> [YOUR TASK]
The expected output is the set of lines below beginning at the one that contains "Call your app" and ending at the final line, reproduced exactly.

Plain-text document sources
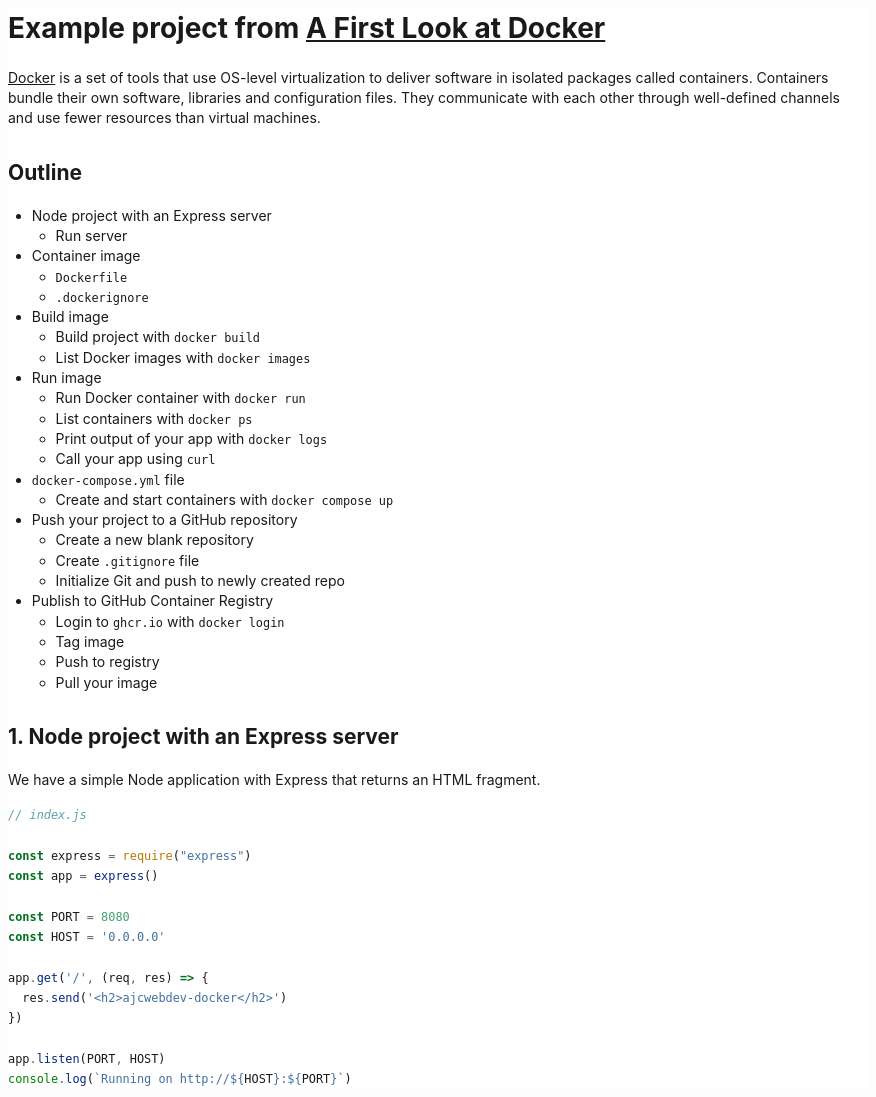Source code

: # Example project from [A First Look at Docker](https://dev.to/ajcwebdev/a-first-look-at-docker-3hfg)

[Docker](https://www.docker.com/) is a set of tools that use OS-level virtualization to deliver software in isolated packages called containers. Containers bundle their own software, libraries and configuration files. They communicate with each other through well-defined channels and use fewer resources than virtual machines.

## Outline

* Node project with an Express server
  * Run server
* Container image
  * `Dockerfile`
  * `.dockerignore`
* Build image
  * Build project with `docker build`
  * List Docker images with `docker images`
* Run image
  * Run Docker container with `docker run`
  * List containers with `docker ps`
  * Print output of your app with `docker logs`
  * Call your app using `curl`
* `docker-compose.yml` file
  * Create and start containers with `docker compose up`
* Push your project to a GitHub repository
  * Create a new blank repository
  * Create `.gitignore` file
  * Initialize Git and push to newly created repo
* Publish to GitHub Container Registry
  * Login to `ghcr.io` with `docker login` 
  * Tag image
  * Push to registry
  * Pull your image

## 1. Node project with an Express server

We have a simple Node application with Express that returns an HTML fragment.

```javascript
// index.js

const express = require("express")
const app = express()

const PORT = 8080
const HOST = '0.0.0.0'

app.get('/', (req, res) => {
  res.send('<h2>ajcwebdev-docker</h2>')
})

app.listen(PORT, HOST)
console.log(`Running on http://${HOST}:${PORT}`)
```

> [EXERCISE RESULT]
  * Call your app using `curl`
* `docker-compose.yml` file
  * Create and start containers with `docker compose up`
* Push your project to a GitHub repository
  * Create a new blank repository
  * Create `.gitignore` file
  * Initialize Git and push to newly created repo
* Publish to GitHub Container Registry
  * Login to `ghcr.io` with `docker login` 
  * Tag image
  * Push to registry
  * Pull your image

## 1. Node project with an Express server

We have a simple Node application with Express that returns an HTML fragment.

```javascript
// index.js

const express = require("express")
const app = express()

const PORT = 8080
const HOST = '0.0.0.0'

app.get('/', (req, res) => {
  res.send('<h2>ajcwebdev-docker</h2>')
})

app.listen(PORT, HOST)
console.log(`Running on http://${HOST}:${PORT}`)
```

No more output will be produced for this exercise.